PAGE EXCERPT:
With the Starter Kit solution, a public-safety agency will utilize Motorola Solutions’ Real-Time Intelligence Console (RIC) as the backbone of the system, which will be integrated with a computer-aided dispatch system, as many as two video systems and a maximum of 100 cameras, according to John Kedzierski, director of product and solutions marketing for Motorola Solutions’ government business.
“The intent of offering a fixed-scope package like that is to provide an easy way for agencies that are looking at a smart-policing initiative to start,” Kedzierski said during an interview with IWCE’s Urgent Communications. “For many departments, they’re looking at smart policing, they’re looking at real-time crime centers, and staffing them with analysts to help in pre-, mid- and post-incident situations. But, for a lot of departments, it’s a new function, and having a fixed-scope solution provides a place to start.
“We’re focused on a scope of features and a scope of services that provides you with the basic technology capabilities that you need to start a real-time crime center, without being so large and complex that it becomes something that an agency can’t fund.”
Kedzierski said the Starter Kit offering—unveiled at IWCE 2014—costs less than the price of a comprehensive real-time crime center, but it is expected that the price will be large enough that an agency will need to fund it as a capital expenditure, as opposed to being able to pay for it with operating funds.

SET EXERCISE A:
In the listing below, copy out the lines starting with the line that contains "common name: Eurasian beaver" and going on through the end of the listing. Leave the pictures out.

TASK INPUTS:

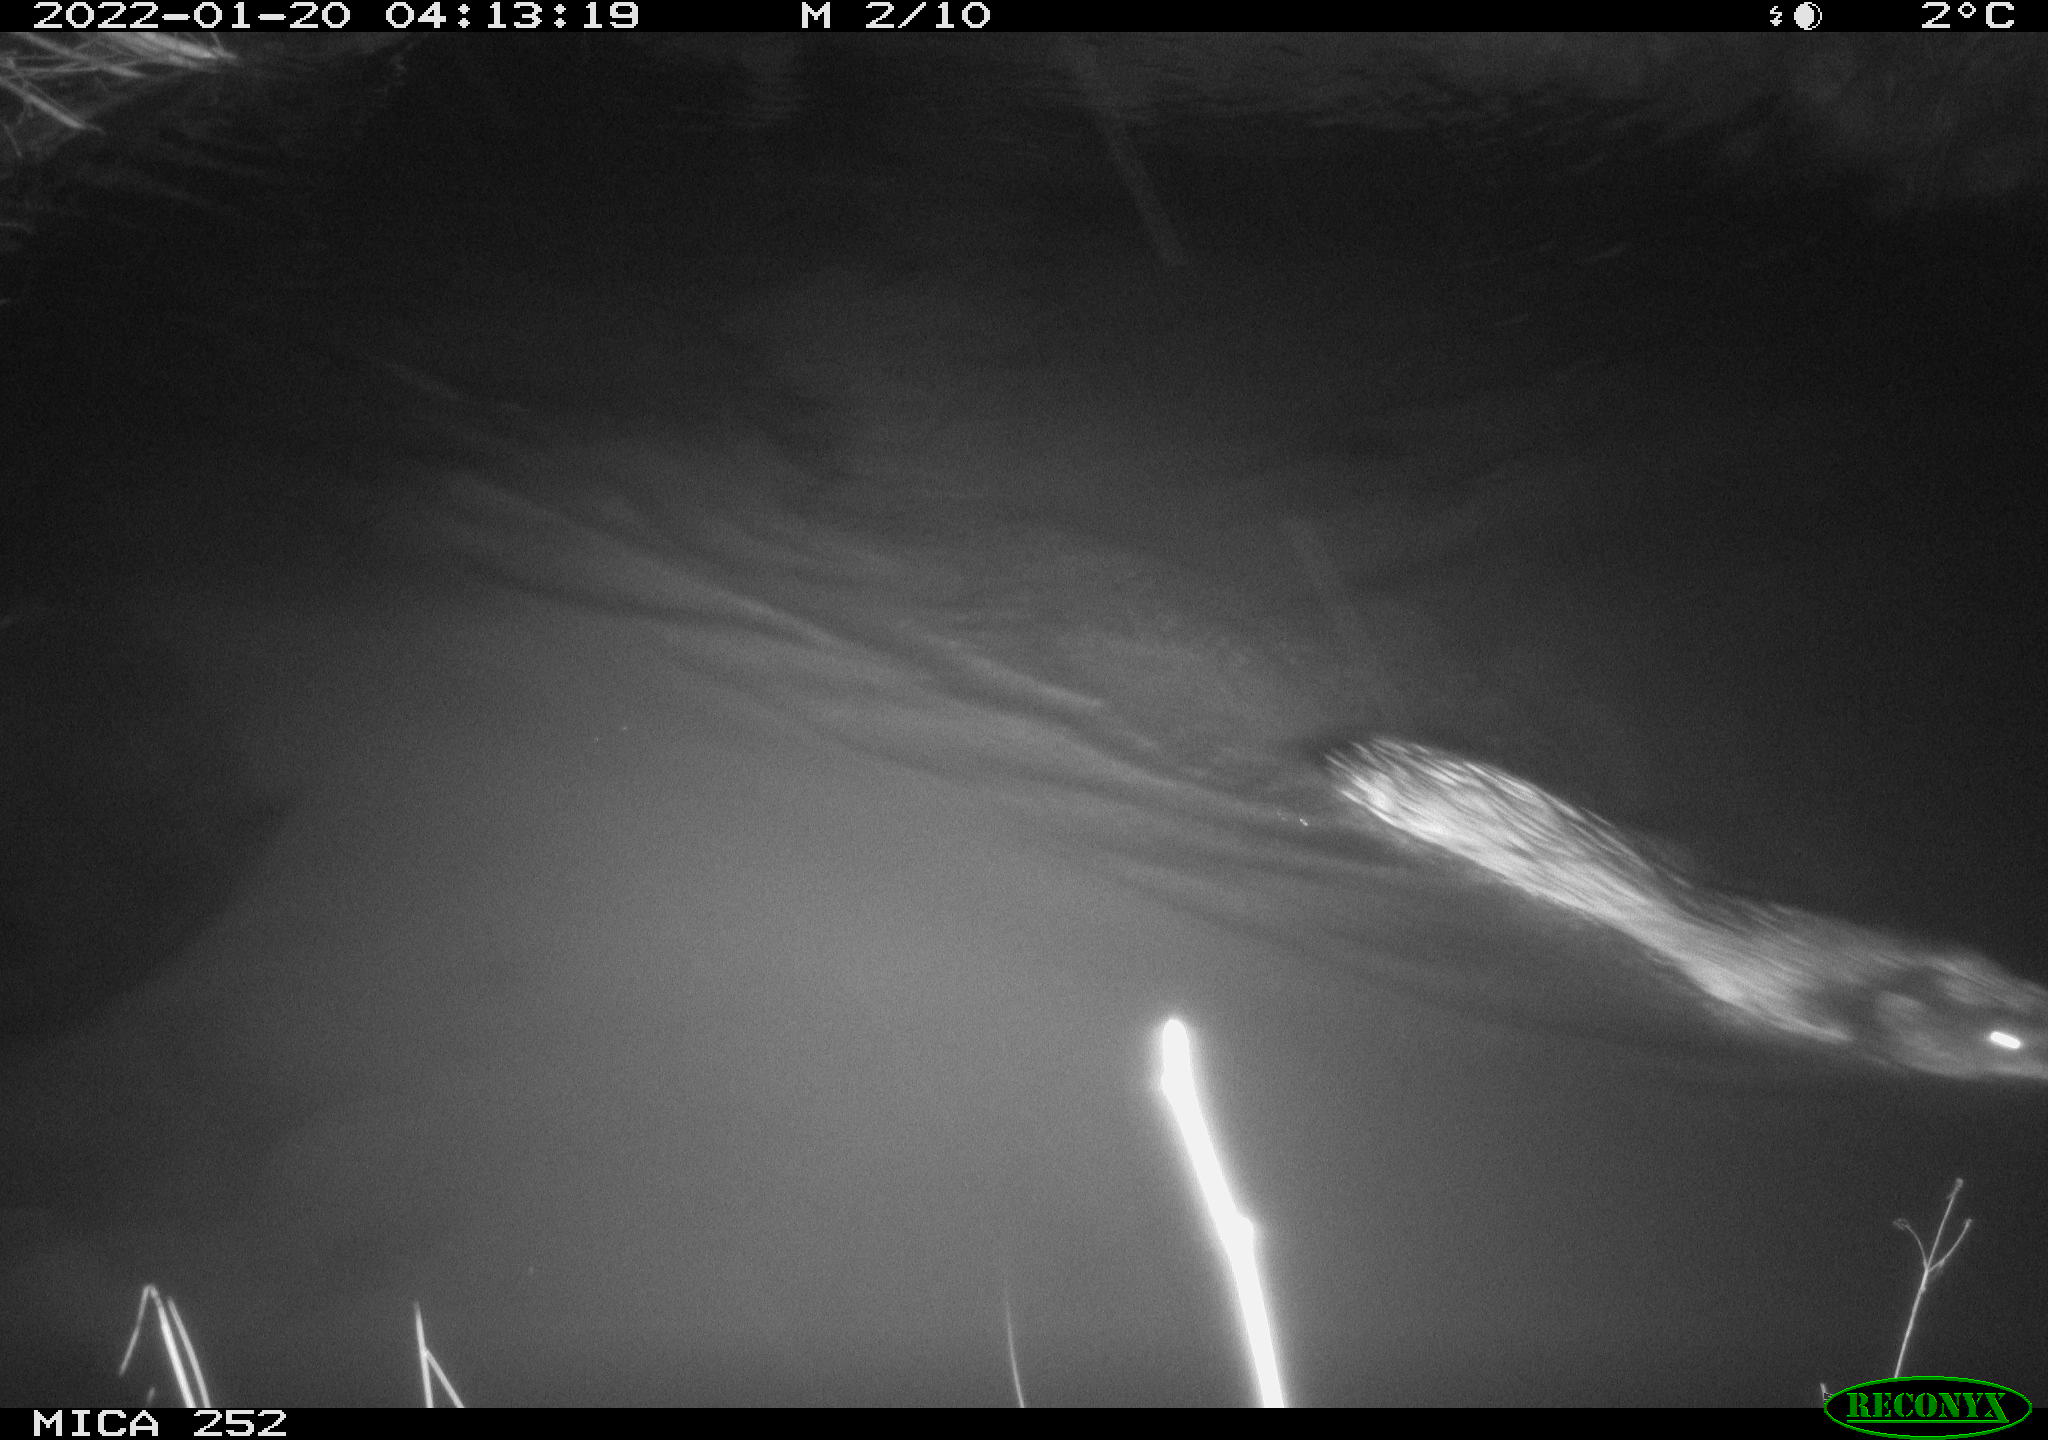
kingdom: Animalia
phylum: Chordata
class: Mammalia
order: Rodentia
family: Castoridae
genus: Castor
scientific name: Castor fiber
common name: Eurasian beaver
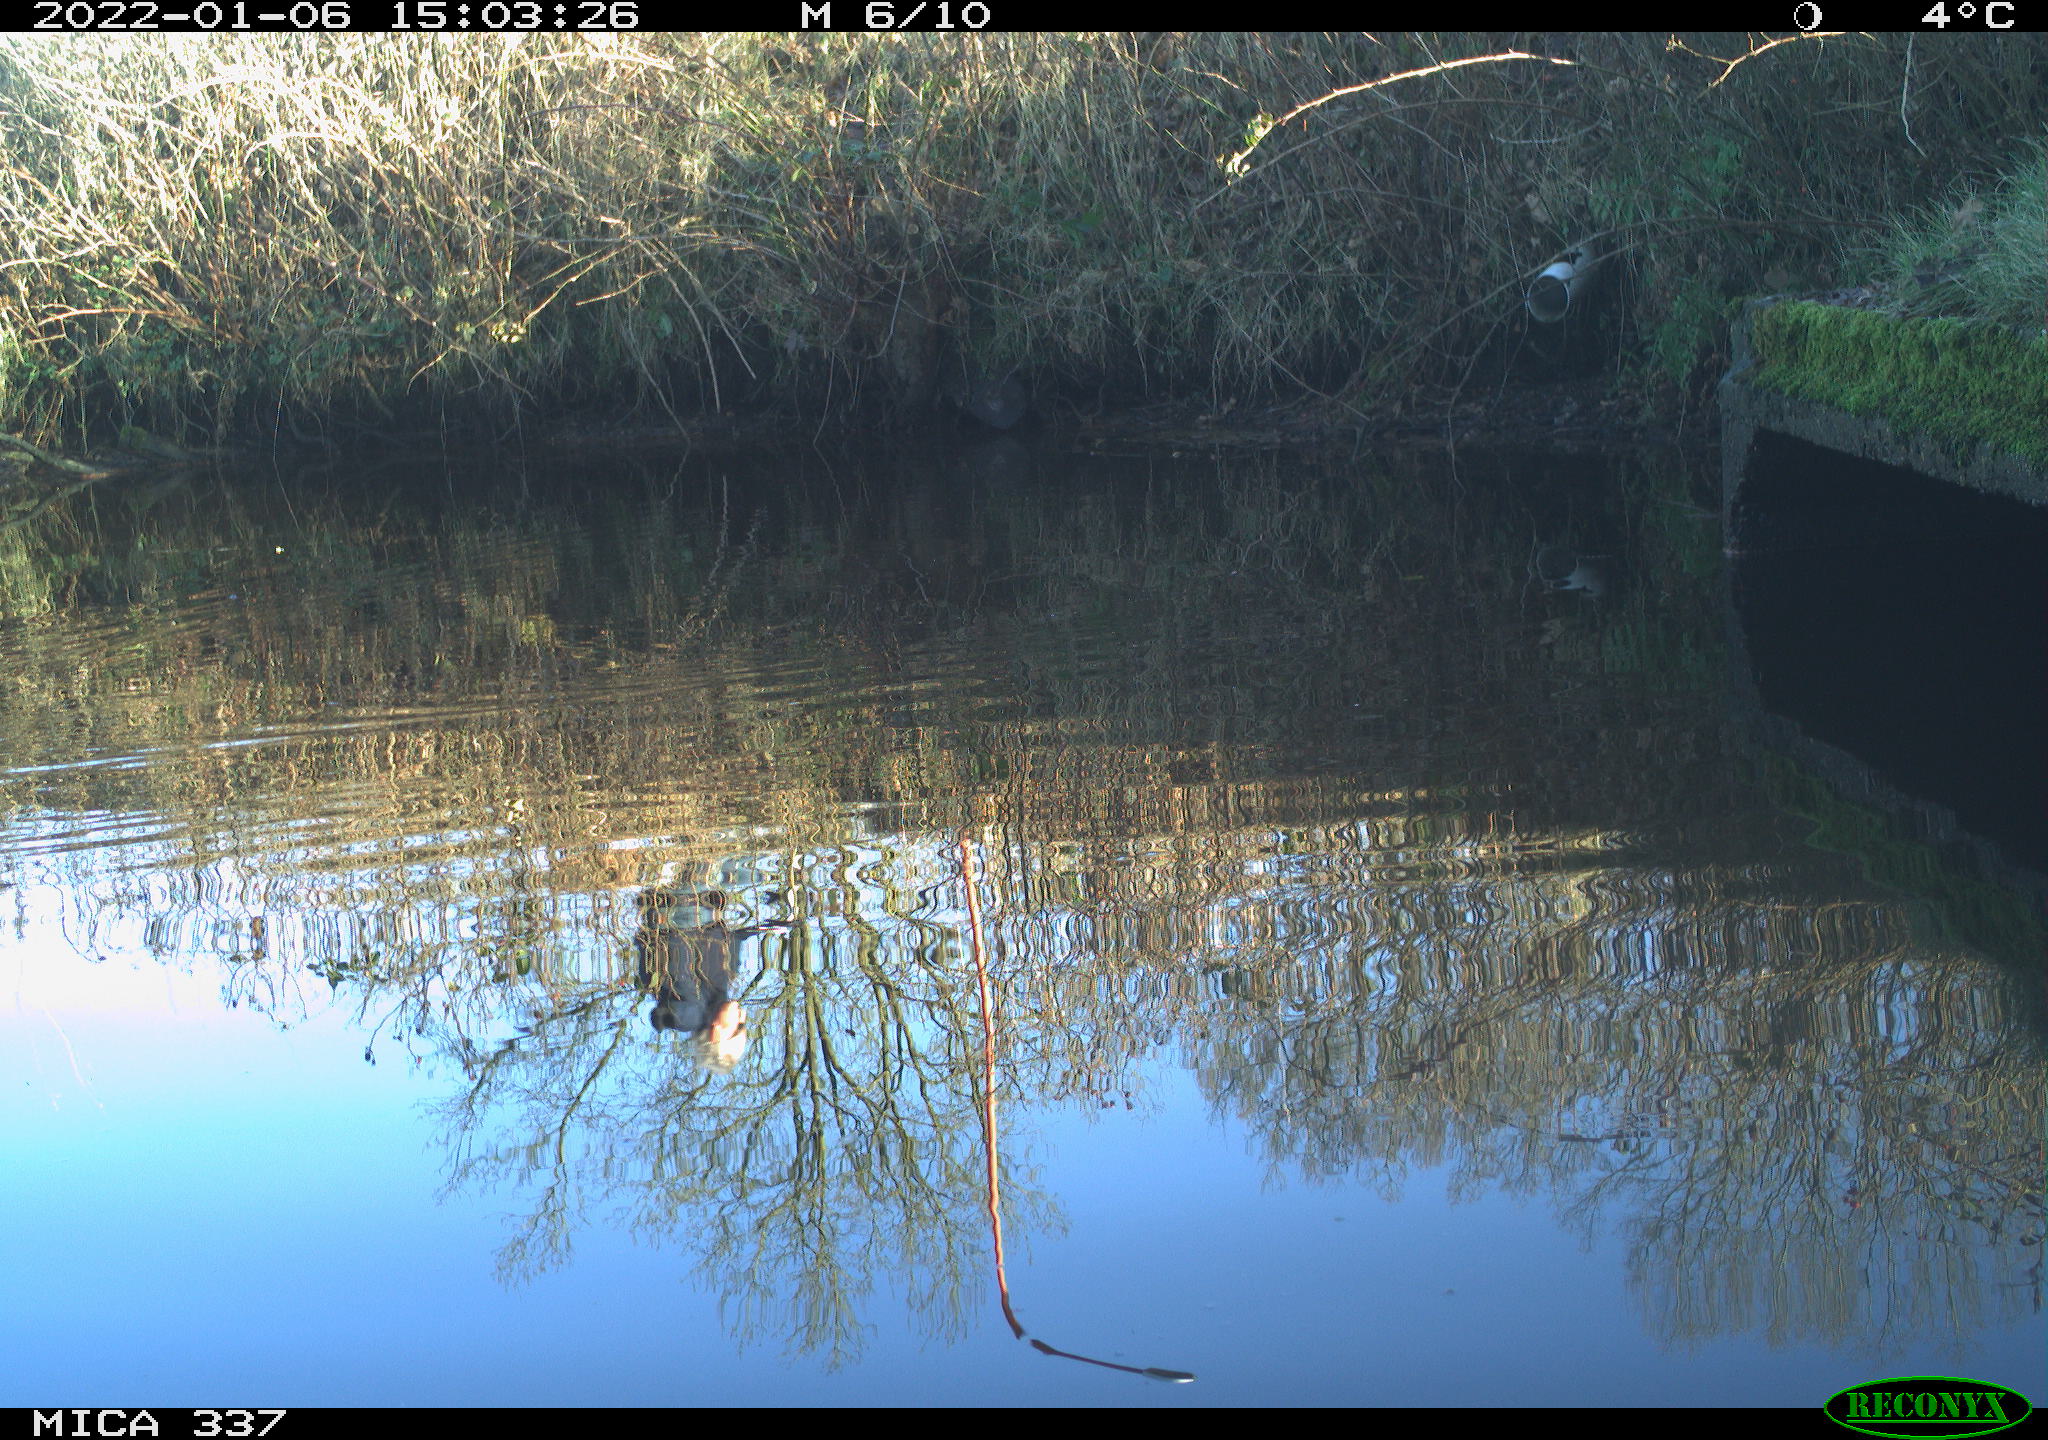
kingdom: Animalia
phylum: Chordata
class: Aves
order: Anseriformes
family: Anatidae
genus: Anas
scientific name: Anas platyrhynchos
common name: Mallard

SET EXERCISE B:
According to the passage about Motorola Solutions' Starter Kit, what is the maximum number of cameras the system can be integrated with?

EXERCISE SOLUTION A:
common name: Eurasian beaver
kingdom: Animalia
phylum: Chordata
class: Aves
order: Anseriformes
family: Anatidae
genus: Anas
scientific name: Anas platyrhynchos
common name: Mallard

EXERCISE SOLUTION B:
A maximum of 100 cameras.